Quick Start Tutorial
Basic Workflow
Pioneer performs three major steps:
- Convert vendor MS files into the Arrow format using PioneerConverter.
- Build in silico spectral libraries using FASTA files and the Koina server.
- Search DIA experiments using a spectral library and the MS data files.
Pioneer Converter
Pioneer operates on MS/MS data stored in the Apache Arrow IPC format. Use the bundled PioneerConverter via the CLI to convert Thermo RAW files:
pioneer convert-raw /path/to/raw/or/folder
This subcommand accepts either a single .raw
file or a directory of files. See the PioneerConverter repository for additional options such as thread count and output paths.
MzML to Arrow IPC (Sciex)
For mzML-formatted data, use:
pioneer convert-mzml /path/to/mzml/or/folder
Starting Pioneer
After installation, Pioneer is accessed from the command line. Running pioneer --help
displays available subcommands:
pioneer [options] <subcommand> [subcommand-args...]

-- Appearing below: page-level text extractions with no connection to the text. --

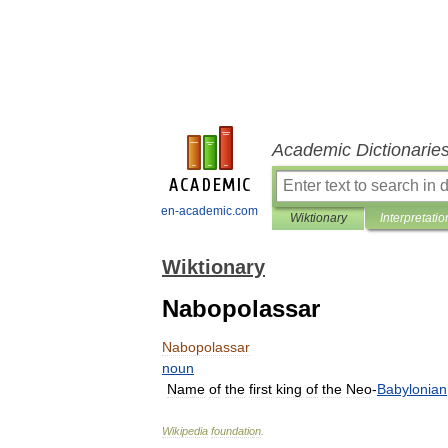
Academic Dictionarie
en-academic.com
Wiktionary
Interpretatio
Wiktionary
Nabopolassar
Nabopolassar
noun
Name
of
the
first
king
of
the
Neo
-
Babylonian
Wikipedia
foundation
.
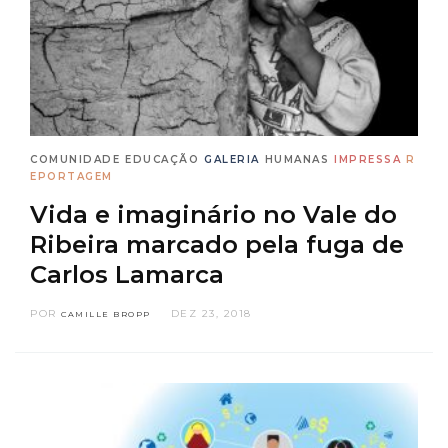
COMUNIDADE
EDUCAÇÃO
GALERIA
HUMANAS
IMPRESSA
R
EPORTAGEM
Vida e imaginário no Vale do
Ribeira marcado pela fuga de
Carlos Lamarca
POR
DEZ 23, 2018
CAMILLE BROPP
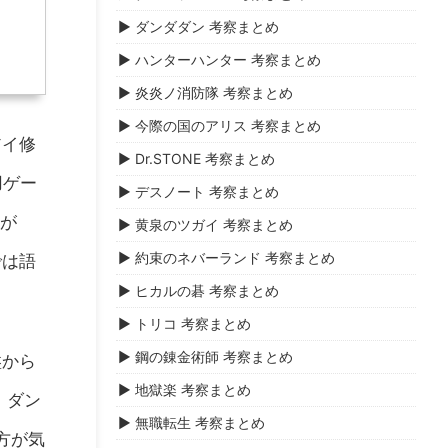
▶ ダンダダン 考察まとめ
▶ ハンターハンター 考察まとめ
▶ 炎炎ノ消防隊 考察まとめ
▶ 今際の国のアリス 考察まとめ
アイ修
▶ Dr.STONE 考察まとめ
用ゲー
▶ デスノート 考察まとめ
なが
▶ 黄泉のツガイ 考察まとめ
▶ 約束のネバーランド 考察まとめ
では語
▶ ヒカルの碁 考察まとめ
▶ トリコ 考察まとめ
▶ 鋼の錬金術師 考察まとめ
盤から
▶ 地獄楽 考察まとめ
 ダン
▶ 無職転生 考察まとめ
方が気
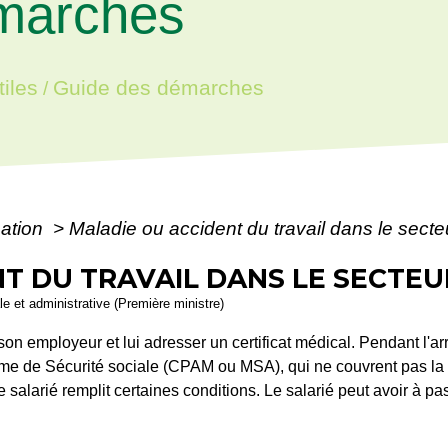
marches
iles
Guide des démarches
/
mation
>
Maladie ou accident du travail dans le secte
T DU TRAVAIL DANS LE SECTEU
ale et administrative (Première ministre)
son employeur et lui adresser un certificat médical. Pendant l'arrê
sme de Sécurité sociale (CPAM ou MSA), qui ne couvrent pas la to
salarié remplit certaines conditions. Le salarié peut avoir à pa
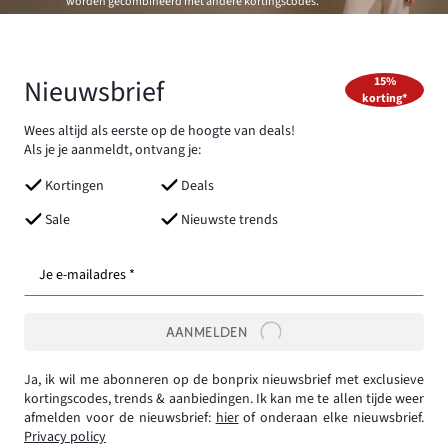
worden gecombineerd met andere kortingscodes.
Nieuwsbrief
15%
korting*
Wees altijd als eerste op de hoogte van deals!
Als je je aanmeldt, ontvang je:
Kortingen
Deals
Sale
Nieuwste trends
Je e-mailadres *
AANMELDEN
Ja, ik wil me abonneren op de bonprix nieuwsbrief met exclusieve
kortingscodes, trends & aanbiedingen. Ik kan me te allen tijde weer
afmelden voor de nieuwsbrief:
hier
of onderaan elke nieuwsbrief.
Privacy policy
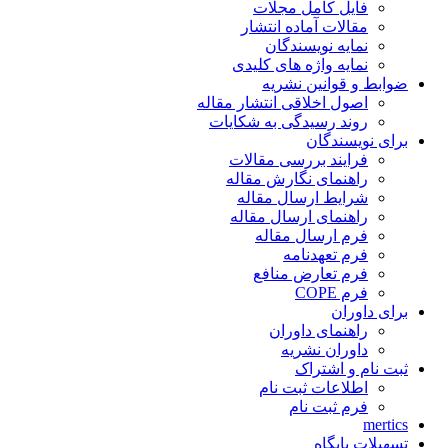
فایل کامل مجلات
مقالات آماده انتشار
نمایه نویسندگان
نمایه واژه های کلیدی
ضوابط و قوانین نشریه
اصول اخلاقی انتشار مقاله
روند رسیدگی به شکایات
برای نویسندگان
فرایند بررسی مقالات
راهنمای نگارش مقاله
شرایط ارسال مقاله
راهنمای ارسال مقاله
فرم ارسال مقاله
فرم تعهدنامه
فرم تعارض منافع
فرم COPE
برای داوران
راهنمای داوران
داوران نشریه
ثبت نام و اشتراک
اطلاعات ثبت نام
فرم ثبت نام
mertics
تسهیلات پایگاه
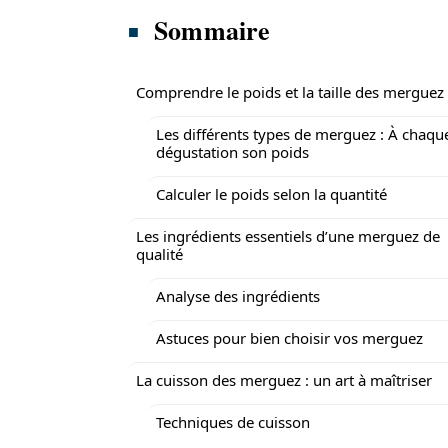
Sommaire
Comprendre le poids et la taille des merguez
Les différents types de merguez : À chaqu
dégustation son poids
Calculer le poids selon la quantité
Les ingrédients essentiels d’une merguez de
qualité
Analyse des ingrédients
Astuces pour bien choisir vos merguez
La cuisson des merguez : un art à maîtriser
Techniques de cuisson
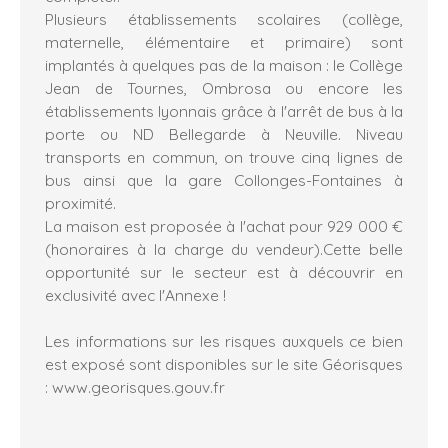
Plusieurs établissements scolaires (collège,
maternelle, élémentaire et primaire) sont
implantés à quelques pas de la maison : le Collège
Jean de Tournes, Ombrosa ou encore les
établissements lyonnais grâce à l'arrêt de bus à la
porte ou ND Bellegarde à Neuville. Niveau
transports en commun, on trouve cinq lignes de
bus ainsi que la gare Collonges-Fontaines à
proximité.
La maison est proposée à l'achat pour 929 000 €
(honoraires à la charge du vendeur).Cette belle
opportunité sur le secteur est à découvrir en
exclusivité avec l'Annexe !
Les informations sur les risques auxquels ce bien
est exposé sont disponibles sur le site Géorisques
: www.georisques.gouv.fr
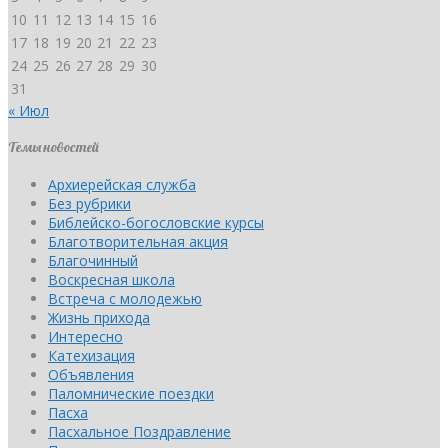
10
11
12
13
14
15
16
17
18
19
20
21
22
23
24
25
26
27
28
29
30
31
« Июл
Темы новостей
Архиерейская служба
Без рубрики
Библейско-богословские курсы
Благотворительная акция
Благочинный
Воскресная школа
Встреча с молодежью
Жизнь прихода
Интересно
Катехизация
Объявления
Паломнические поездки
Пасха
Пасхальное Поздравление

Subcommands include search
, predict
, params-search
, params-predict
, convert-raw
, and convert-mzml
. The first launch may download dependencies on Windows or Linux, while macOS performs a one-time Gatekeeper check.
A minimal end-to-end workflow is:
pioneer params-predict lib_dir lib_name fasta_dir --params-path=predict_params.json
pioneer predict predict_params.json
pioneer convert-raw raw_dir
pioneer params-search library.poin ms_data_dir results_dir --params-path=search_params.json
pioneer search search_params.json
This sequence builds a predicted spectral library, converts vendor files to Arrow, generates search parameters, and searches the experiment.
params-predict
and params-search
create template JSON files. Edit these configurations to suit your experiment before running predict
or search
. See Parameter Configuration for a description of each option.